Input data:
________________________
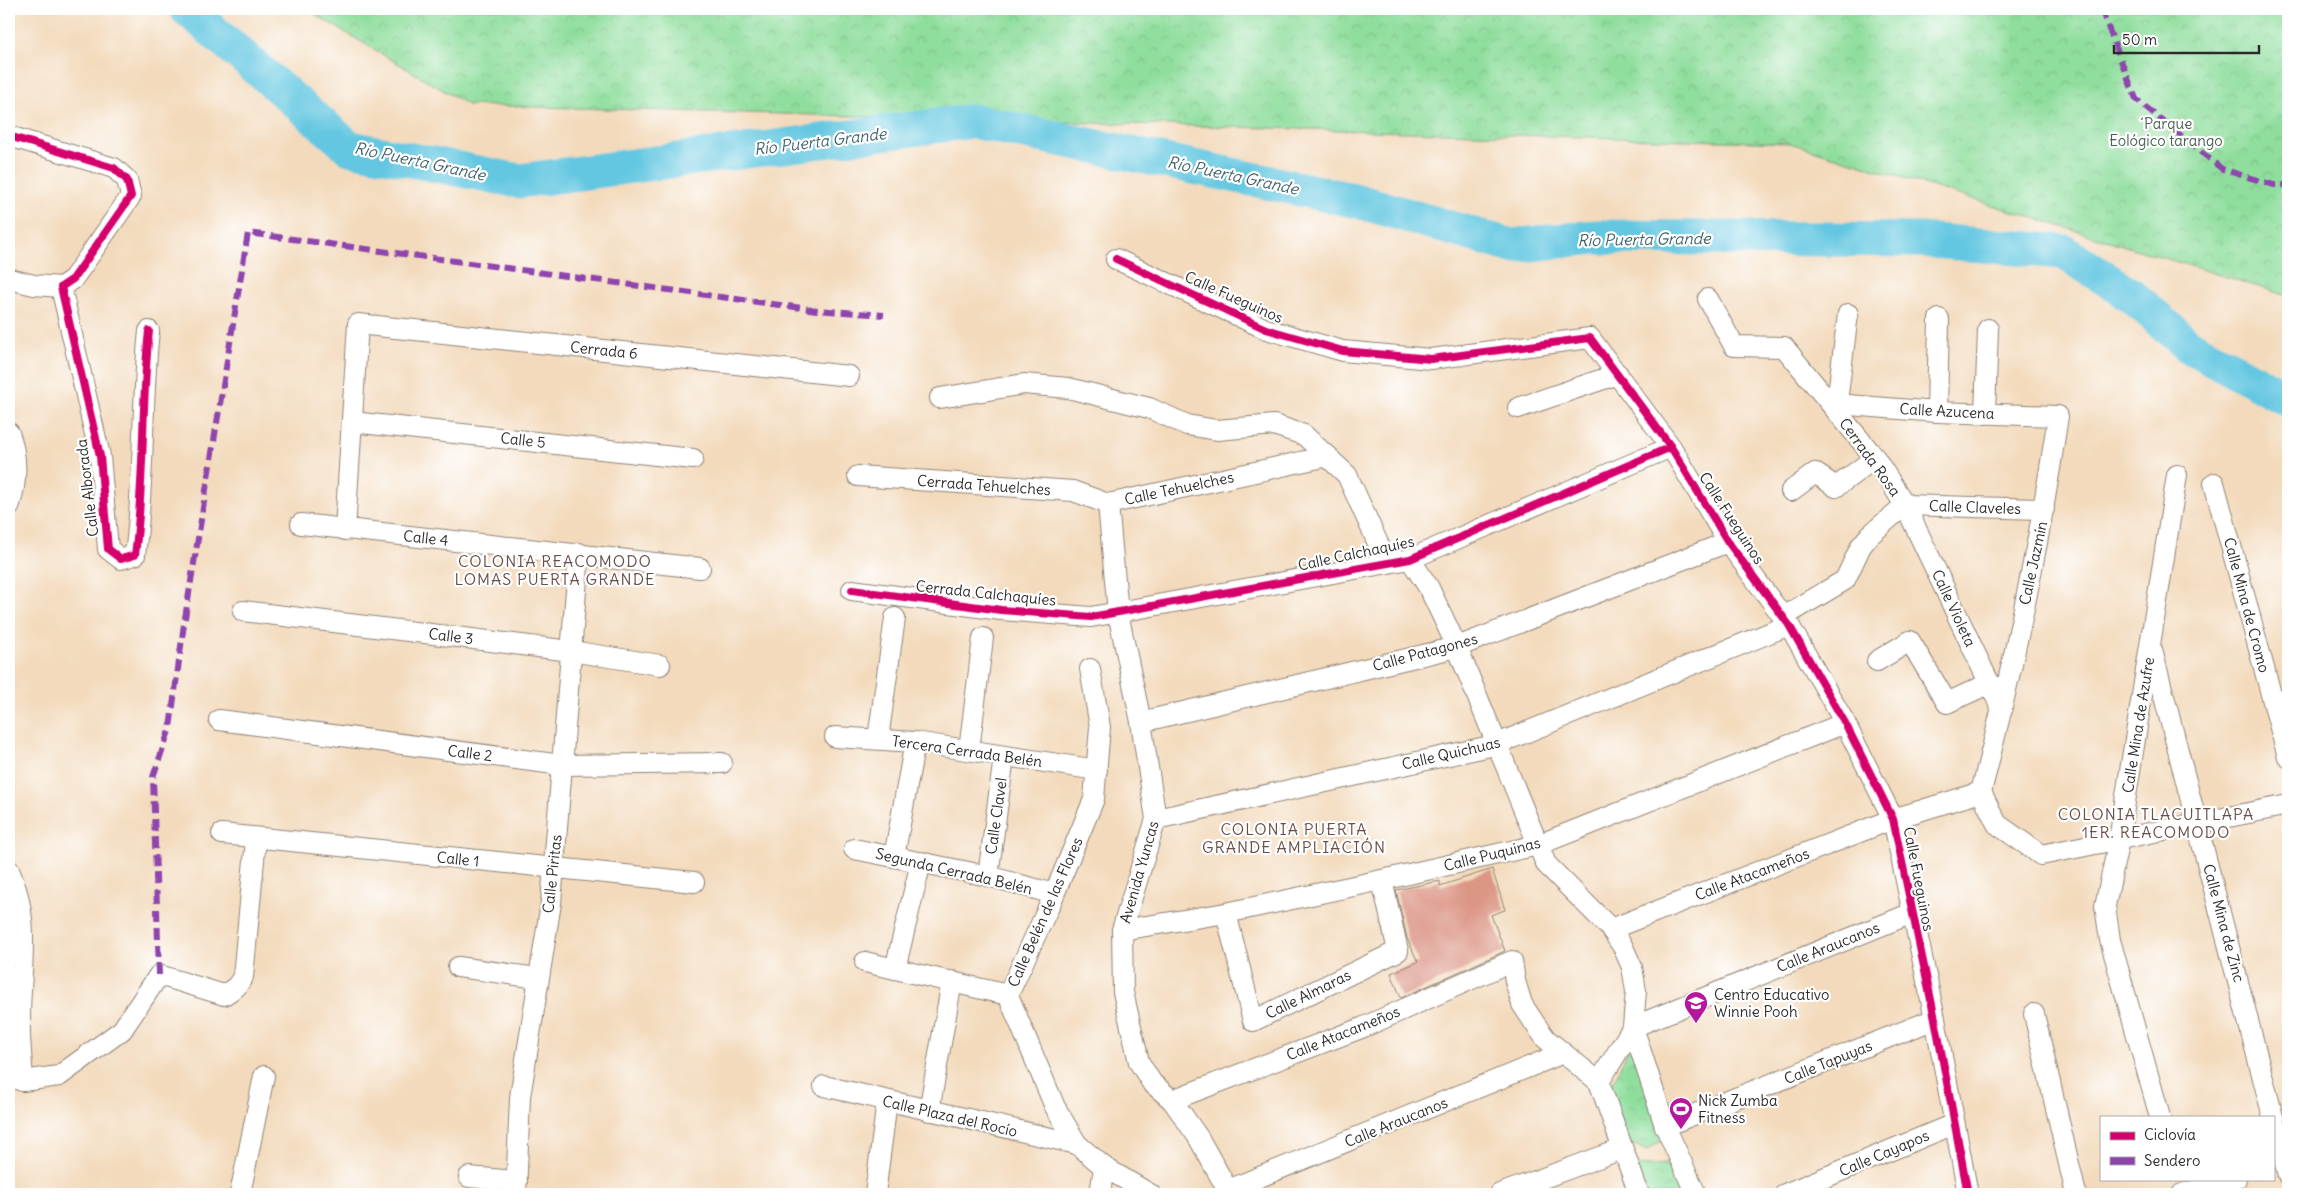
<svg xmlns="http://www.w3.org/2000/svg" width="2297" height="1203" font-family="Delius,sans-serif">
<style>
.park{fill:url(#park-crowns);stroke:#5d8464}
.lines{fill:none;stroke-linecap:round;stroke-linejoin:round}
.river{stroke:#63c7e1;stroke-width:35}
.building{fill:#dc9686}
.minor-casing{stroke:#8f8274;stroke-width:22}
.minor{stroke:#fff;stroke-width:20}
.quiet{stroke:#8e44ad;stroke-width:6;stroke-dasharray:12 6;stroke-linecap:butt}
.cycleway-casing{stroke:#fff;stroke-width:11}
.cycleway{stroke:#d6006c;stroke-width:8}
.labels{text-anchor:middle;dominant-baseline:central;stroke-width:4.5;stroke-linejoin:round;paint-order:stroke}
.park-label{font-size:15px;fill:#49614d;stroke:#fff}
.street-label{font-size:15px;fill:#2b2b2b;stroke:#fff}
.poi-label{font-size:15px;fill:#2b2b2b;stroke:#fff;text-anchor:start}
.water-label{font-size:16px;font-style:italic;fill:#3f626b;stroke:#fff}
.neighbourhood-label{font-size:16px;letter-spacing:1px;fill:#69504b;stroke:#fff}
</style>
<defs>
<pattern id="park-crowns" width="20" height="18" patternUnits="userSpaceOnUse" patternTransform="scale(1.25)"><rect width="20" height="18" fill="#8fde9d"/><path d="M2 6a3 3 0 1 1 6 0M12 15a3 3 0 1 1 6 0" fill="none" stroke="#7cbf87"/></pattern>
</defs>
<rect width="100%" height="100%" fill="#fff"/>
<filter id="ink" filterUnits="userSpaceOnUse"><feTurbulence type="fractalNoise" baseFrequency=".02" numOctaves="2"/><feDisplacementMap in="SourceGraphic" scale="10" xChannelSelector="R" yChannelSelector="G"/><feConvolveMatrix kernelMatrix="1 2 1 2 8 2 1 2 1" color-interpolation-filters="sRGB"/></filter>
<filter id="wash" filterUnits="userSpaceOnUse"><feTurbulence type="fractalNoise" baseFrequency=".0096" numOctaves="4" result="noise"/><feDisplacementMap in="SourceGraphic" scale="20" xChannelSelector="R" yChannelSelector="G"/><feGaussianBlur stdDeviation="1.12" result="paint"/><feColorMatrix in="noise" values="0 0 0 0 0 0 0 0 0 0 0 0 0 0 0 0 0 1.4 0 .05"/><feComposite in="paint" operator="in"/></filter>
<g filter="url(#wash)">
<rect width="100%" height="100%" fill="#f3dabc"/>
<g class="park">
<polygon points="306,9 2288,9 2288,296 1790,143 468,105"/>
<polygon points="1633,1038 1665,1138 1647,1151 1628,1142 1609,1092"/>
<polygon points="1676,1163 1689,1194 1643,1194 1634,1167"/>
</g>
<g class="lines">
<polyline class="river" points="187,9 350,148 519,181 973,121 1358,201 1512,246 1595,237 1921,240 2064,252 2131,295 2189,346 2288,399"/>
</g>
<g id="blocks">
<polygon class="building" points="1492,869 1505,910 1491,915 1505,951 1401,998 1391,973 1418,962 1407,938 1396,890 1440,881 1440,886"/>
</g>
</g>
<g filter="url(#ink)">
<use href="#blocks" fill-opacity="0" stroke="#8f8274" stroke-width="1"/>
<g class="lines">
<g class="minor-casing">
<g id="minor">
<path d="M9 136 114 168 127 180 131 196 73 279 61 287 100 456 108 549 121 559 135 555C145 481 141 405 149 331"/>
<polyline points="1116,259 1266,329 1343,351 1431,359 1590,338 1671,447 1728,542 1789,625 1845,723 1893,819 1935,1019 1968,1194"/>
<polyline points="9,279 34,285 61,287"/>
<polyline points="1708,299 1734,346 1784,347 1875,458 1905,505 2002,710"/>
<polyline points="940,398 1024,384 1068,388 1149,408 1187,425 1217,430 1274,425 1304,435 1347,475 1387,563"/>
<path d="M1836 404 1937 412 2058 416C2040 542 2013 668 1981 792"/>
<polyline points="1518,408 1618,374"/>
<polyline points="1836,410 1848,314"/>
<polyline points="1937,412 1939,319"/>
<polyline points="1985,414 1988,329"/>
<polyline points="352,422 693,459"/>
<path d="M9 433C18 458 17 483 9 507"/>
<polyline points="858,476 1073,491 1108,504"/>
<polyline points="2214,483 2288,757"/>
<polyline points="1791,491 1815,473 1836,487 1875,458"/>
<polyline points="1108,504 1118,613 1141,722 1156,819 1122,930 1123,992 1139,1062 1152,1083 1172,1100 1198,1137 1230,1194"/>
<polyline points="1108,504 1328,456"/>
<polyline points="1905,505 2044,509"/>
<polyline points="301,524 700,568"/>
<polyline points="345,530 358,324 849,376"/>
<polyline points="1410,559 1429,588 1457,647 1546,864 1611,929 1623,947 1632,967 1636,991 1633,1027 1599,1082"/>
<polyline points="852,590 1001,610 1091,617 1410,559 1671,447"/>
<polyline points="243,611 571,651 660,665"/>
<polyline points="1783,617 1845,580 1861,546 1870,535 1905,505"/>
<polyline points="2152,650 2288,1175"/>
<polyline points="1877,661 1910,641 1947,703 1990,683"/>
<polyline points="1090,669 1100,727 1094,799 1051,902 1008,995 1055,1107 1077,1144 1104,1167 1150,1194"/>
<polyline points="219,720 562,765 722,763"/>
<polyline points="1141,722 1457,647 1728,542"/>
<polyline points="835,737 915,742 1097,770"/>
<polyline points="878,739 895,618"/>
<polyline points="969,750 983,638"/>
<polyline points="1981,792 1997,824 2041,855 2288,805"/>
<polyline points="1156,819 1495,745 1789,625"/>
<polyline points="222,834 694,882"/>
<polyline points="854,849 988,876 1054,894"/>
<polyline points="894,857 915,742"/>
<path d="M9 870C32 921 20 966 20 1019 19 1039 22 1060 23 1081"/>
<polyline points="988,876 1004,757"/>
<polyline points="1226,913 1253,1021 1398,951 1382,880"/>
<polyline points="1611,929 1893,819 1981,792"/>
<polyline points="1122,930 1226,913 1382,880 1538,845 1845,723"/>
<polyline points="865,962 1008,995"/>
<polyline points="458,967 538,978"/>
<polyline points="895,969 921,862"/>
<polyline points="2034,1014 2076,1194"/>
<polyline points="9,1077 23,1081 59,1076 122,1030 159,975 224,995 236,987 243,977 256,839"/>
<polyline points="824,1086 1077,1144"/>
<polyline points="1172,1100 1364,1027 1512,961 1515,981 1522,1004 1535,1024 1546,1039 1599,1082 1639,1194"/>
<polyline points="929,1111 952,981"/>
<polyline points="2160,1117 2110,940 2105,906 2119,840 2177,475"/>
<polyline points="1665,1126 1935,1019"/>
<polyline points="469,1177 517,1181"/>
<polyline points="1228,1190 1563,1053"/>
<polyline points="240,1194 264,1076"/>
<polyline points="516,1194 520,1097 551,903 579,553"/>
<polyline points="875,1194 887,1101"/>
<polyline points="1100,1194 1104,1167"/>
<polyline points="1500,1194 1622,1149"/>
<polyline points="1696,1194 1665,1126 1633,1027 1912,913"/>
<polyline points="1785,1194 1954,1124"/>
<polyline points="2182,1194 2236,1179"/>
</g>
</g>
<use href="#minor" class="minor"/>
<g class="quiet">
<polyline points="2101,9 2136,99 2222,169 2274,185 2288,185"/>
<polyline points="159,975 153,777 170,728 184,624 248,233 817,310 884,315"/>
</g>
<g class="cycleway-casing">
<g id="cycleway">
<path d="M9 136 114 168 127 180 131 196 73 279 61 287 100 456 108 549 121 559 135 555C145 481 141 405 149 331"/>
<polyline points="1116,259 1266,329 1343,351 1431,359 1590,338 1671,447 1728,542 1789,625 1845,723 1893,819 1935,1019 1968,1194"/>
<polyline points="852,590 1001,610 1091,617 1410,559 1671,447"/>
</g>
</g>
<use href="#cycleway" class="cycleway"/>
</g>
</g>
<defs>
<g id="school-pin" transform="scale(1.25)"><path d="M0 17L-7.5 6A9.5 9.5 0 1 1 7.5 6Z" fill="#b5179e" stroke="#fff"/><path d="M0-5L7-2L0 1L-7-2ZM-4 1L0 2.5L4 1V4Q0 6-4 4Z" fill="#fff"/></g>
<g id="stadium-pin" transform="scale(1.25)"><path d="M0 17L-7.5 6A9.5 9.5 0 1 1 7.5 6Z" fill="#b5179e" stroke="#fff"/><path d="M0-5a6.5 5 0 1 0 0 10a6.5 5 0 1 0 0-10ZM-3.5-1.8h7v3.6h-7Z" fill="#fff"/></g>
</defs>
<g fill-rule="evenodd">
<use href="#school-pin" x="1696" y="1003"/>
<use href="#stadium-pin" x="1681" y="1109"/>
</g>
<g class="labels">
<g class="park-label">
<text x="2166" y="123">´Parque<tspan x="2166" dy="17">Eológico tarango</tspan></text>
</g>
<g class="street-label">
<text transform="translate(1234 297) rotate(24)">Calle Fueguinos</text>
<text transform="translate(604 350) rotate(6)">Cerrada 6</text>
<text transform="translate(1947 411) rotate(3)">Calle Azucena</text>
<text transform="translate(523 440) rotate(6)">Calle 5</text>
<text transform="translate(1870 457) rotate(54)">Cerrada Rosa</text>
<text transform="translate(984 485) rotate(4)">Cerrada Tehuelches</text>
<text transform="translate(87 488) rotate(-97)">Calle Alborada</text>
<text transform="translate(1179 488) rotate(-12)">Calle Tehuelches</text>
<text transform="translate(1975 507) rotate(2)">Calle Claveles</text>
<text transform="translate(1732 518) rotate(57)">Calle Fueguinos</text>
<text transform="translate(426 538) rotate(6)">Calle 4</text>
<text transform="translate(1356 553) rotate(-12)">Calle Calchaquíes</text>
<text transform="translate(2033 563) rotate(-78)">Calle Jazmín</text>
<text transform="translate(986 593) rotate(6)">Cerrada Calchaquíes</text>
<text transform="translate(2247 605) rotate(75)">Calle Mina de Cromo</text>
<text transform="translate(1954 608) rotate(65)">Calle Violeta</text>
<text transform="translate(451 636) rotate(7)">Calle 3</text>
<text transform="translate(1425 652) rotate(-15)">Calle Patagones</text>
<text transform="translate(2138 725) rotate(-81)">Calle Mina de Azufre</text>
<text transform="translate(967 751) rotate(8)">Tercera Cerrada Belén</text>
<text transform="translate(470 753) rotate(7)">Calle 2</text>
<text transform="translate(1451 753) rotate(-13)">Calle Quichuas</text>
<text transform="translate(996 816) rotate(-82)">Calle Clavel</text>
<text transform="translate(1492 854) rotate(-14)">Calle Puquinas</text>
<text transform="translate(458 859) rotate(6)">Calle 1</text>
<text transform="translate(954 871) rotate(13)">Segunda Cerrada Belén</text>
<text transform="translate(1139 872) rotate(-74)">Avenida Yuncas</text>
<text transform="translate(552 874) rotate(-84)">Calle Piritas</text>
<text transform="translate(1752 874) rotate(-21)">Calle Atacameños</text>
<text transform="translate(1919 879) rotate(79)">Calle Fueguinos</text>
<text transform="translate(1045 912) rotate(-66)">Calle Belén de las Flores</text>
<text transform="translate(2224 923) rotate(75)">Calle Mina de Zinc</text>
<text transform="translate(1828 947) rotate(-22)">Calle Araucanos</text>
<text transform="translate(1308 994) rotate(-26)">Calle Almaras</text>
<text transform="translate(1343 1033) rotate(-22)">Calle Atacameños</text>
<text transform="translate(1828 1062) rotate(-22)">Calle Tapuyas</text>
<text transform="translate(950 1116) rotate(13)">Calle Plaza del Rocío</text>
<text transform="translate(1396 1122) rotate(-22)">Calle Araucanos</text>
<text transform="translate(1884 1153) rotate(-23)">Calle Cayapos</text>
</g>
<g class="poi-label">
<text x="1714" y="994">Centro Educativo<tspan x="1714" dy="17">Winnie Pooh</tspan></text>
<text x="1698" y="1100">Nick Zumba<tspan x="1698" dy="17">Fitness</tspan></text>
</g>
<g class="water-label">
<text transform="translate(820 141) rotate(-7)">Río Puerta Grande</text>
<text transform="translate(420 161) rotate(12)">Río Puerta Grande</text>
<text transform="translate(1233 175) rotate(12)">Río Puerta Grande</text>
<text transform="translate(1644 239) rotate(-1)">Río Puerta Grande</text>
</g>
<g class="neighbourhood-label">
<text x="555" y="561">COLONIA REACOMODO<tspan x="555" dy="18">LOMAS PUERTA GRANDE</tspan></text>
<text x="2156" y="814">COLONIA TLACUITLAPA<tspan x="2156" dy="18">1ER. REACOMODO</tspan></text>
<text x="1294" y="829">COLONIA PUERTA<tspan x="1294" dy="18">GRANDE AMPLIACIÓN</tspan></text>
</g>
</g>
<rect width="2297" height="1203" fill="none" stroke="#fff" stroke-width="30"/>
<rect x="2100" y="1116" width="175" height="65" fill="#ffffff" stroke="#aaaaaa"/>
<rect x="2110" y="1132" width="25" height="8" fill="#d6006c" stroke="#aaaaaa"/>
<text x="2144" y="1140" font-size="15" fill="#2b2b2b">Ciclovía</text>
<rect x="2110" y="1157" width="25" height="8" fill="#8e44ad" stroke="#aaaaaa"/>
<text x="2144" y="1166" font-size="15" fill="#2b2b2b">Sendero</text>
<path d="M2114 45v8h145v-8" fill="none" stroke="#2b2b2b" stroke-width="2.5"/>
<text x="2122" y="45" font-size="15" fill="#2b2b2b" stroke="#ffffff" stroke-width="4" paint-order="stroke">50 m</text>
</svg>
________________________
Task statement:
Among the lines above, find those containing the word "Tehuelches" and copy each.

Written answer:
<text transform="translate(984 485) rotate(4)">Cerrada Tehuelches</text>
<text transform="translate(1179 488) rotate(-12)">Calle Tehuelches</text>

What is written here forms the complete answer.